→ **WHAT TO PRODUCE**: Look through the records that follow. Copy every line containing the word "pixels".

→ **TASK DATA**:
↓

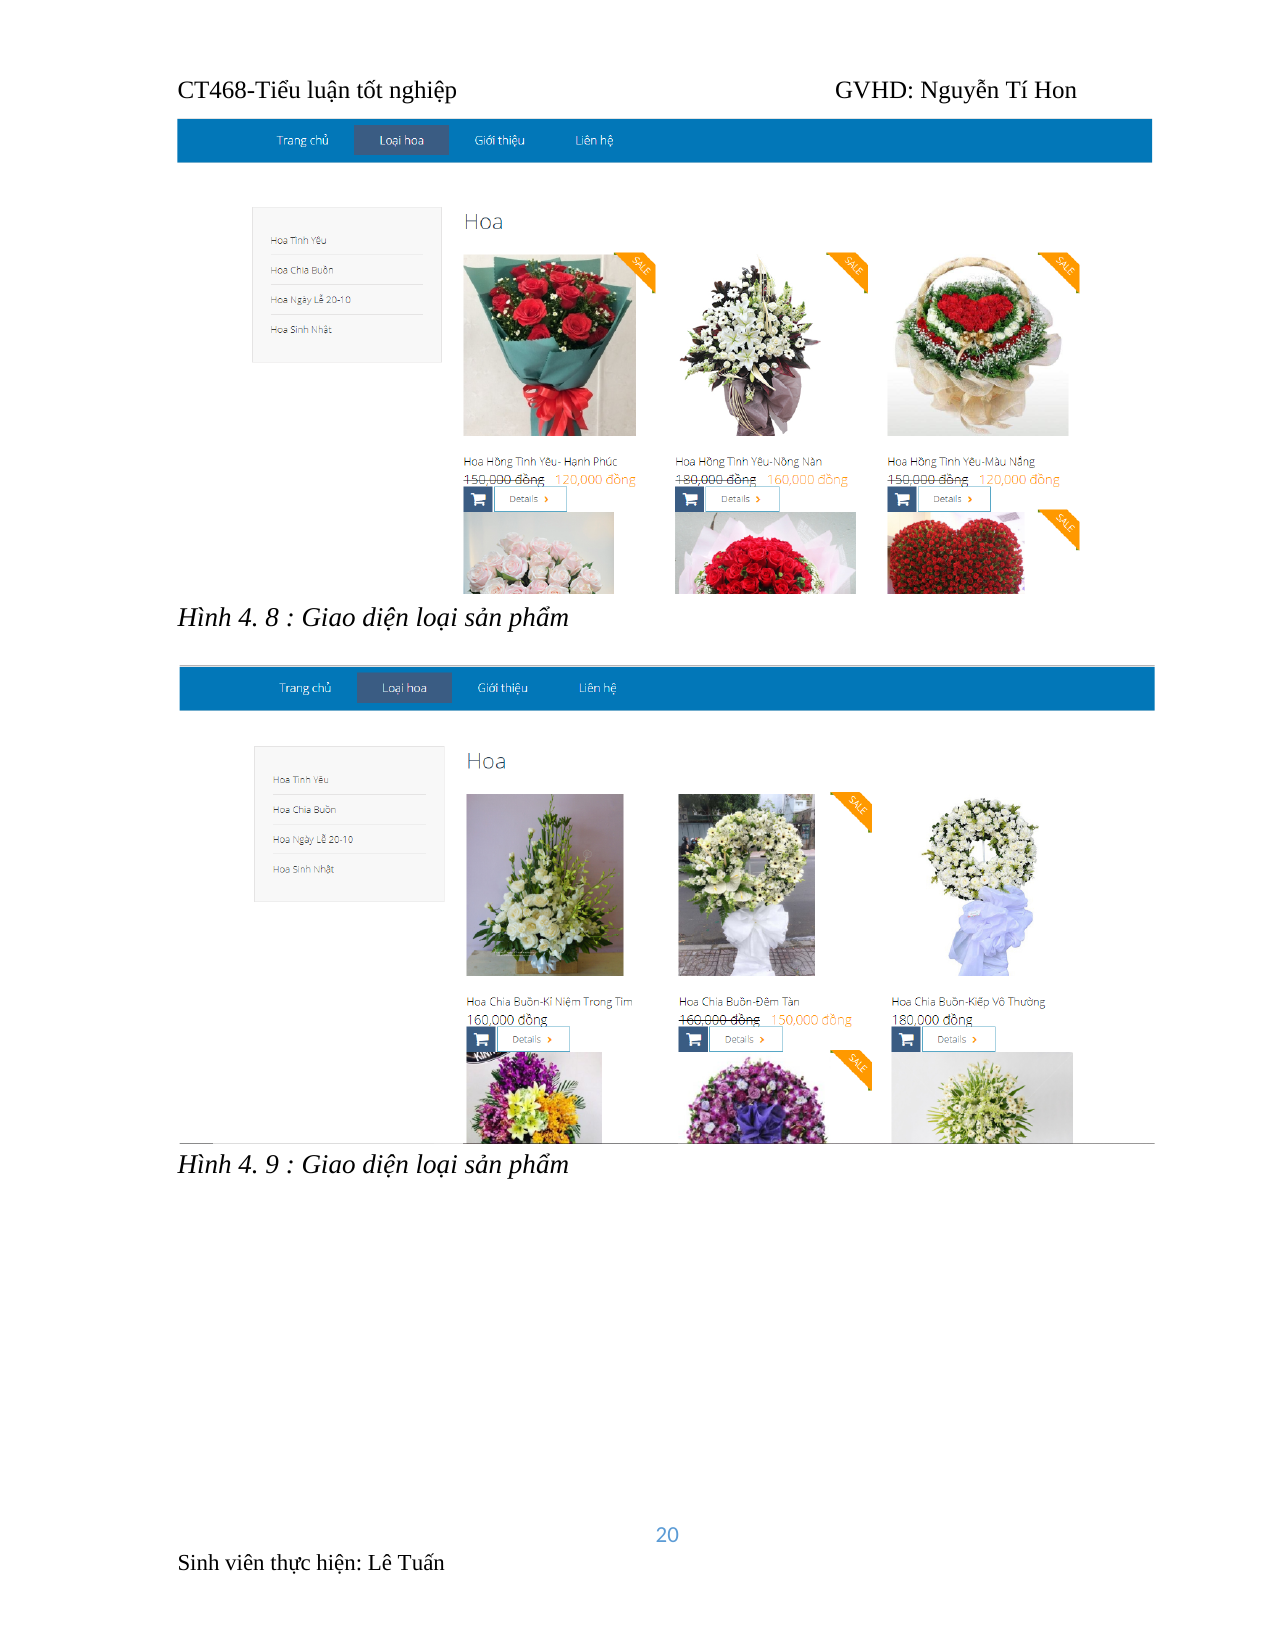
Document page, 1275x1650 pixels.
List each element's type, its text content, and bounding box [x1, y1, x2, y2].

↑
↓

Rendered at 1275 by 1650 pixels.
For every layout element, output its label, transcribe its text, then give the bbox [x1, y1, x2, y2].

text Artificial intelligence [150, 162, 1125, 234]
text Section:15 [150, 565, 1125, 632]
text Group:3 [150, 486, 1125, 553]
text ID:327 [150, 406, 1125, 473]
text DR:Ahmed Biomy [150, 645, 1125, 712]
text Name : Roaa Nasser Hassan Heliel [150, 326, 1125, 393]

↑

→ **REPLY**:
Document page, 1275x1650 pixels.
Rendered at 1275 by 1650 pixels.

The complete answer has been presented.